**What you should do**
Look through the entries below. Report each line that has the word "format" in it.

(Beginning of Given data)

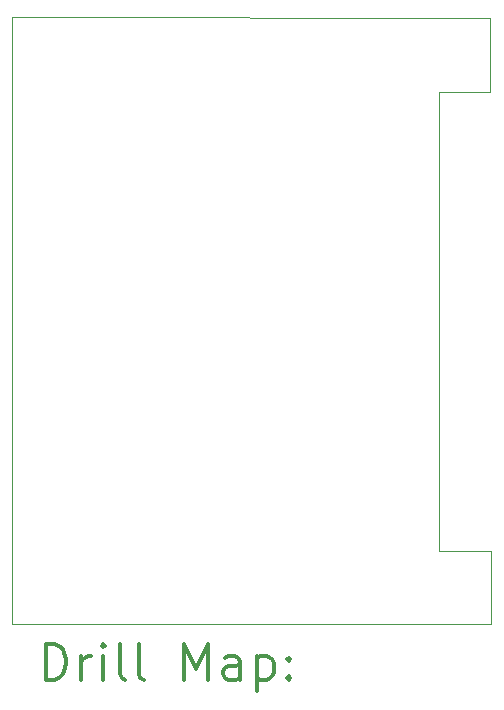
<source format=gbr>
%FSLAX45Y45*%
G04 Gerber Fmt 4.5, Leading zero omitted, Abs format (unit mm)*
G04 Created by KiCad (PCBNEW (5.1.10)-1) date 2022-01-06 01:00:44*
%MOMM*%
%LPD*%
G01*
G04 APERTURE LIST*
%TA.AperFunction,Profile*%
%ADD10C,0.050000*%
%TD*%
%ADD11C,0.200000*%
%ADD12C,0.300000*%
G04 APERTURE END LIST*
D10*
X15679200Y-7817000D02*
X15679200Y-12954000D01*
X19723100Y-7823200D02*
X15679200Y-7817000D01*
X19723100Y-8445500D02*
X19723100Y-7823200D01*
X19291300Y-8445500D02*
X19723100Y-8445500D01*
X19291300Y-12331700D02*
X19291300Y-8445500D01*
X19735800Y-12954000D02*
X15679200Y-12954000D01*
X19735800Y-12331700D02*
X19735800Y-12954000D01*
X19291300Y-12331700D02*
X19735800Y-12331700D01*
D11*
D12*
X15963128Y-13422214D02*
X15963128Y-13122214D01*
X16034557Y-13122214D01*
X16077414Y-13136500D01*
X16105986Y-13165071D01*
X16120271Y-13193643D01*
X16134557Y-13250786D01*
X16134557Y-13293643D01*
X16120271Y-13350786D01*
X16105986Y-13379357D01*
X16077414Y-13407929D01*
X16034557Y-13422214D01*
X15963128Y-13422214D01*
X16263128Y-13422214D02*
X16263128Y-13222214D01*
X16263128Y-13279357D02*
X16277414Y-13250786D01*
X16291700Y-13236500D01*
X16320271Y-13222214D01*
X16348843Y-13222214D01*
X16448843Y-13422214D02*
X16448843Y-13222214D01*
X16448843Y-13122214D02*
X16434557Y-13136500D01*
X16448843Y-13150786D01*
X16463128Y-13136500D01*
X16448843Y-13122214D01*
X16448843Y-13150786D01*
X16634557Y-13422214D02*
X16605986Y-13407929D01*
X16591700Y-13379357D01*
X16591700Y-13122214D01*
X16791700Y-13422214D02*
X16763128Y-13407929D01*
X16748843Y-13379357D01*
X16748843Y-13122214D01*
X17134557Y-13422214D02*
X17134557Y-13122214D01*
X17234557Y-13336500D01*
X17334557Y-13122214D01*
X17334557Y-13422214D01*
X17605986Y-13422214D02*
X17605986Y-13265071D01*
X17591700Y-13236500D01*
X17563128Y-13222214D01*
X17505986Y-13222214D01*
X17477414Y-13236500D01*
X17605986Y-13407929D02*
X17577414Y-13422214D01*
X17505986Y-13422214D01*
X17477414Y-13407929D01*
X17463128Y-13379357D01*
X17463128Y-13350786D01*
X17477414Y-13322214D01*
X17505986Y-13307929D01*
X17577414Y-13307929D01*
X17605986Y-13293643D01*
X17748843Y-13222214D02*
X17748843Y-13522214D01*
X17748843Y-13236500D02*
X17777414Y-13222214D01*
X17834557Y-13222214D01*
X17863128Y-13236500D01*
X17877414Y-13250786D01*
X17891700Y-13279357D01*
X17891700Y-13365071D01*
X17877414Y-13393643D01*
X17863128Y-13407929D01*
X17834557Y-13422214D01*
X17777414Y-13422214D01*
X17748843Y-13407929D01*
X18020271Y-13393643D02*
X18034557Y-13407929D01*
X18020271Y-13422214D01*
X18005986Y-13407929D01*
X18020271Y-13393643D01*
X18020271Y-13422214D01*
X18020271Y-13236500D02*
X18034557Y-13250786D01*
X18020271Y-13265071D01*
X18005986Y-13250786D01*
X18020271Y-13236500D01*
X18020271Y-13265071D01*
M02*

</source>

(End of Given data)

**Answer area**
<source format=gbr>
G04 Gerber Fmt 4.5, Leading zero omitted, Abs format (unit mm)*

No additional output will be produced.